Sur le plan graphique, je suis abasourdi.
Dargaud, maison garante d'une grande qualité éditoriale dans l'univers du 9ème art, s'éloigne de plus en plus d'un travail artistique et artisanal pour sombrer dans les impératifs d'une production industrielle. Leur politique actuelle est aujourd'hui de « produire » une nouvel album de Blake et Mortimer juste avant Noël afin de rentabiliser une opération financière fructueuse. Pour respecter ce délai, les artistes doivent pondre des pages sous une pression folle.
Malheureusement, le manque de temps nuit fortement à la qualité finale. Le lecteur fidèle aux deux héros, souvent intransigeant sur la qualité du dessin car biberonné aux éternels chefs-d'œuvre du maître Edgar P. Jacobs, doit alors faire face à un terrible dilemme : d'un côté la satisfaction de voir perdurer l'œuvre du maître belge et de tenir entre les mains une nouvelle aventure promettant mille péripéties merveilleuses, de l'autre la déception de découvrir des cases inégales, tantôt parfaites, tantôt bâclées.
Les auteurs eux-mêmes, dans les interviews que l'on peut lire sur les réseaux, ne cachent pas les délais serrés qui leur sont imposés et admettent que la qualité de leur travail puisse être remise en cause. Cela ne convient pas à des dessinateurs pointilleux et perfectionnistes comme Antoine Aubin ou Ted Benoît auparavant. Ici, par exemple, Étienne Schréder a dû venir à la rescousse sur certaines planches...
En tant que lecteur de Blake et Mortimer depuis mon enfance, je suis vraiment déçu par certains albums de reprise. Hormis L'affaire Francis Blake, La machination Voronov ou L'étrange rendez-vous, ceux-ci ne méritent pas de trôner aux côtés de ceux de Jacobs dans une bibliothèque et doivent être malheureusement vus comme des « spin-off » dispensables.
Pour étayer mes propos, voici quelques indications précises que chacun pourra vérifier en consultant L'onde Septimus :
Mortimer est parfois dessiné avec perfection. C'est le cas ci-après :
- Page 17 (case 4) ou dans l'ensemble de la page 24 par exemple.
En revanche, voici quelques illustrations indignes :
- Page 16 (dernière case) : Blake est mal représenté, sa tête mal proportionnée avec son corps.
- Page 19 (case 2) : les deux hommes marchant dans la rue ont des visages bien imprécis.
- Pages 46 et 47 : Mortimer est mal dessiné.
- Page 49 : tous les personnages (Blake, Mortimer, Lady Rowana, ...) sont dessinés grossièrement.
- Pages 54 (case 1) et 55 (dernière case) : le dessin est affligeant !
- Pages 56, 57 et 58 : les traits ne sont pas crédibles. Le style Jacobs n'est plus du tout respecté. Cela est inconcevable !

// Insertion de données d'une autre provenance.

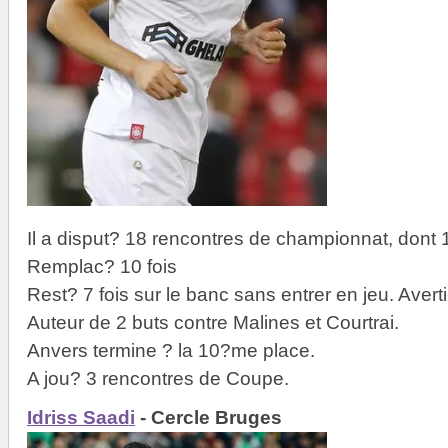
Il a disput? 18 rencontres de championnat, dont 1
Remplac? 10 fois
Rest? 7 fois sur le banc sans entrer en jeu. Averti
Auteur de 2 buts contre Malines et Courtrai.
Anvers termine ? la 10?me place.
A jou? 3 rencontres de Coupe.
Idriss Saadi
- Cercle Bruges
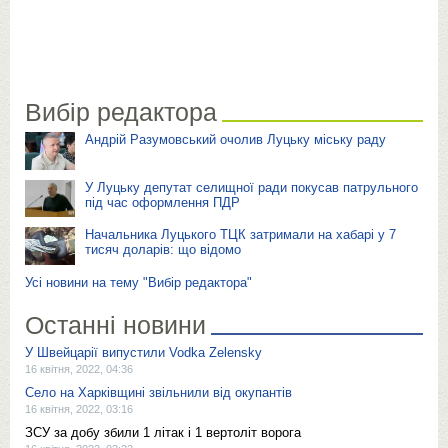
Вибір редактора
Андрій Разумовський очолив Луцьку міську раду
У Луцьку депутат селищної ради покусав патрульного
під час оформлення ПДР
Начальника Луцького ТЦК затримали на хабарі у 7
тисяч доларів: що відомо
Усі новини на тему "Вибір редактора"
Останні новини
У Швейцарії випустили Vodka Zelensky
16 квітня, 2022, 04:36
Село на Харківщині звільнили від окупантів
16 квітня, 2022, 03:16
ЗСУ за добу збили 1 літак і 1 вертоліт ворога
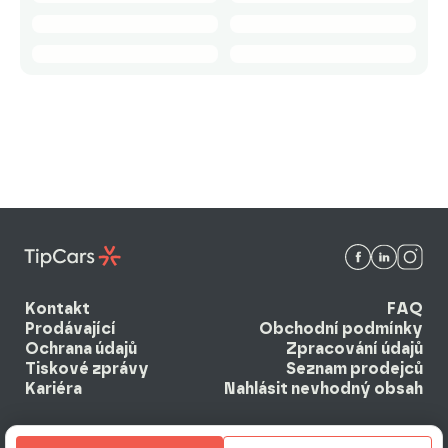
Kontakt
FAQ
Prodávající
Obchodní podmínky
Ochrana údajů
Zpracování údajů
Tiskové zprávy
Seznam prodejců
Kariéra
Nahlásit nevhodný obsah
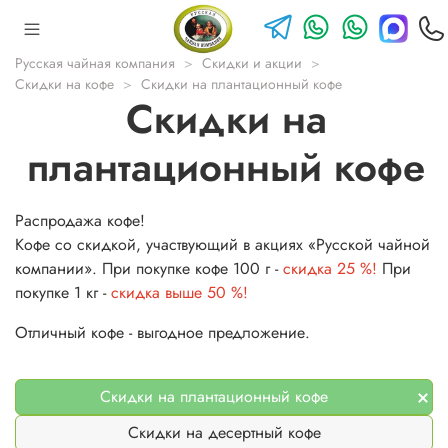
Русская чайная компания
Скидки и акции
Скидки на кофе
Скидки на плантационный кофе
Скидки на
плантационный кофе
Распродажа кофе!
Кофе со скидкой, участвующий в акциях «Русской чайной
компании». При покупке кофе 100 г -
скидка 25 %!
При
покупке 1 кг -
скидка выше 50 %!
Отличный кофе - выгодное предложение.
Скидки на плантационный кофе
Скидки на десертный кофе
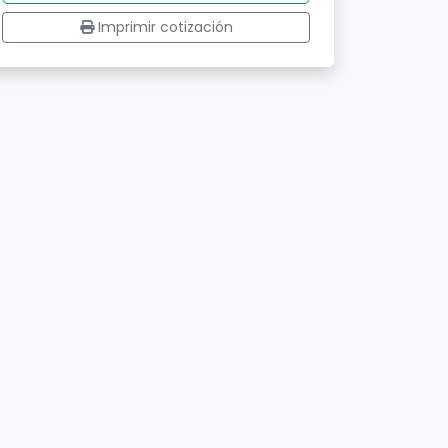
Imprimir cotización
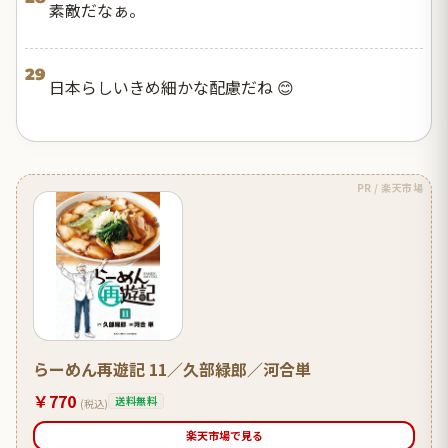
素敵だなぁ。
29
日本らしいきめ細かな配慮だね 😊
PR / 楽天市場
らーめん再遊記 11／久部緑郎／河合単
￥770
送料無料
(税込)
楽天市場で見る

Seule la couverture, bien souvent décevante dans les albums de reprise, est réussie et alléchante.
C'est bien la première fois que je suis dans l'obligation de lister de manière aussi rébarbative de tels détails. Mais force est de constater que la qualité est absente de cette publication tant au niveau du scénario, alambiqué, que du dessin, disons-le, parfois raté ! Carton rouge pour Dargaud.